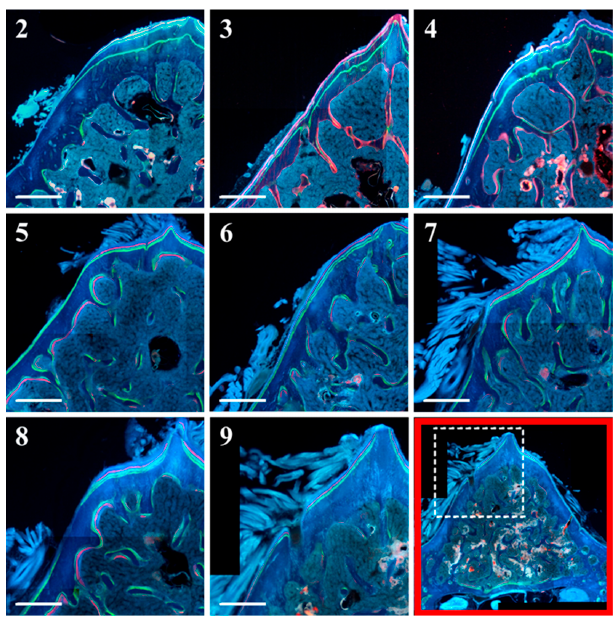
Figure 3. Micrographs of transverse sections of the anterolateral portion of L5 body from all animal groups under fluorescence microscope. In the bottom right image (outlined in red, as an example) the white dashed rectangle indicates the vertebral portion showed in all micrographs (2–9). Note on the surface of the few trabecular remnants (groups 3 and 4) the abundant red fluorescence. Note also, in the anterolateral cortex of the periosteal side (all groups), the presence of the three labels; in normal diet restoration only (groups from 5 to 8), the labels are well visible also on the endosteal side. Scale bar: 500 μ m.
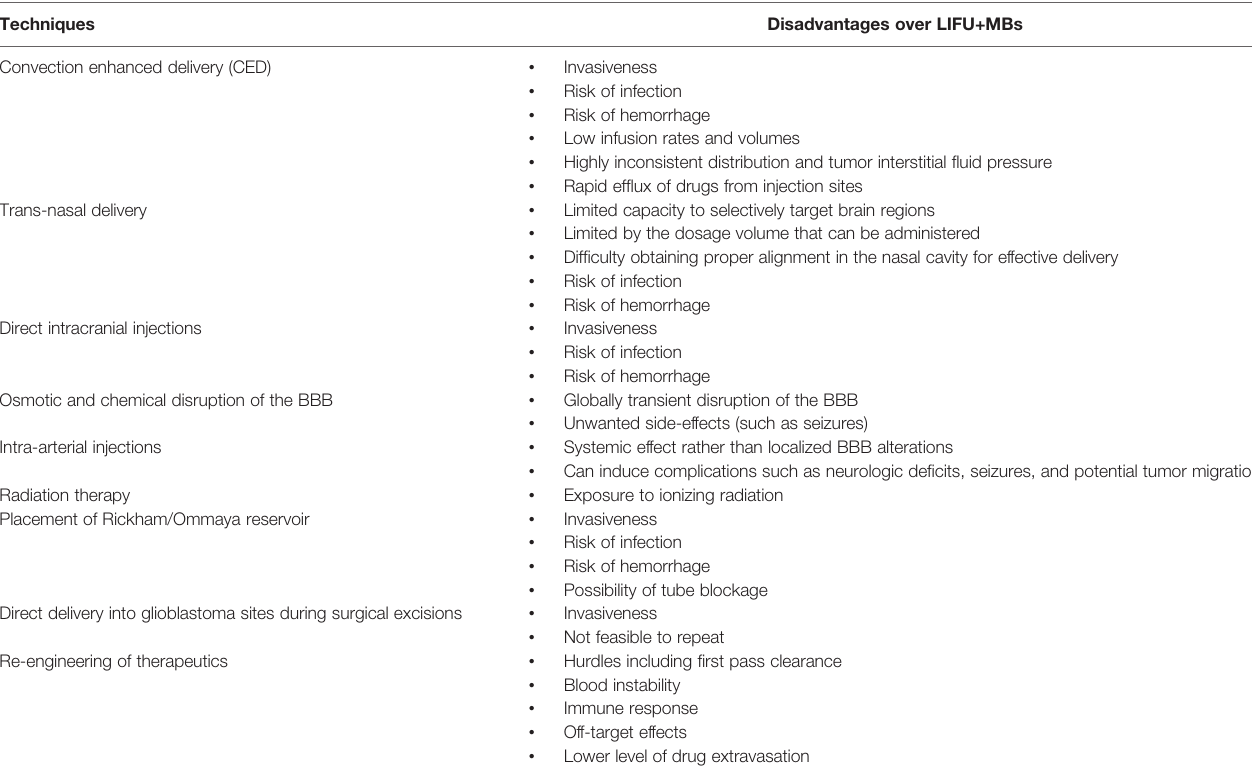
TABLE 1 | Current techniques to overcome BBB/BTB and their drawbacks over LIFU+MBs. Techniques Convection enhanced delivery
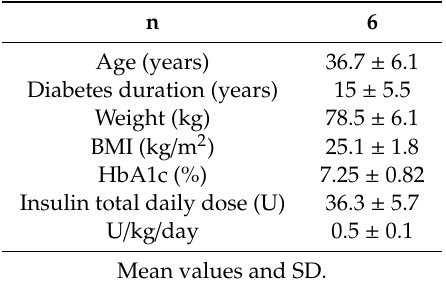
Table 1. Characteristics of subjects at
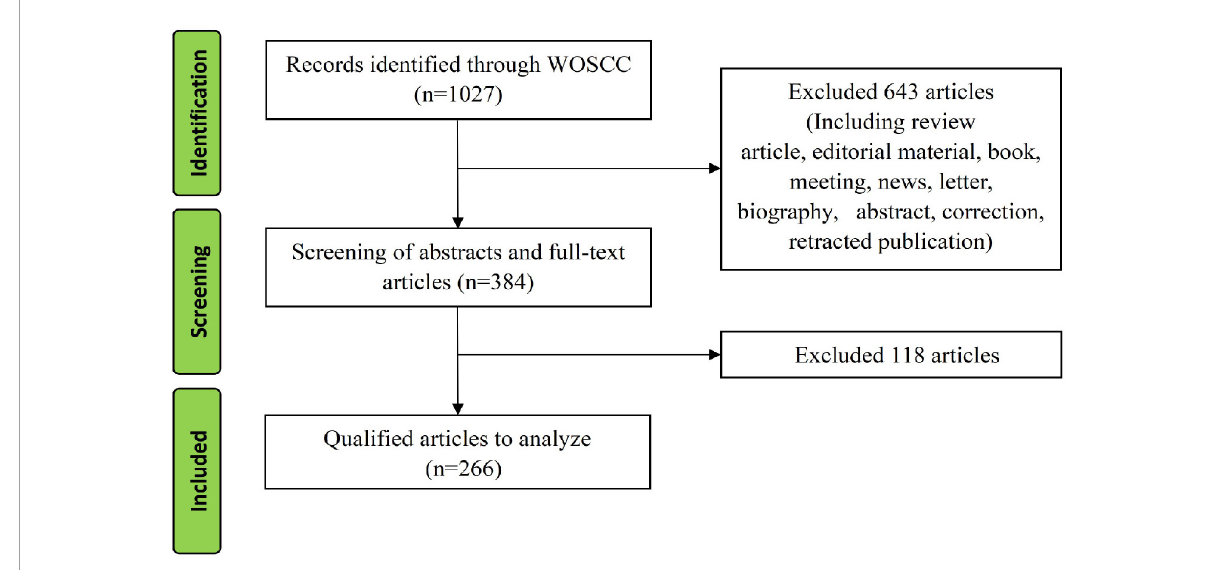
FIGURE1 Study flow diagram.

■ TASK INSTRUCTIONS ■
Your task is to copy exactly the lines from the line containing "TABLE 1 | Current" through the final line of the listing above and to omit every picture.

■ SOLUTION FOR THIS EXERCISE ■
TABLE 1 | Current techniques to overcome BBB/BTB and their drawbacks over LIFU+MBs. Techniques Convection enhanced delivery
Table 1. Characteristics of subjects at
FIGURE1 Study flow diagram.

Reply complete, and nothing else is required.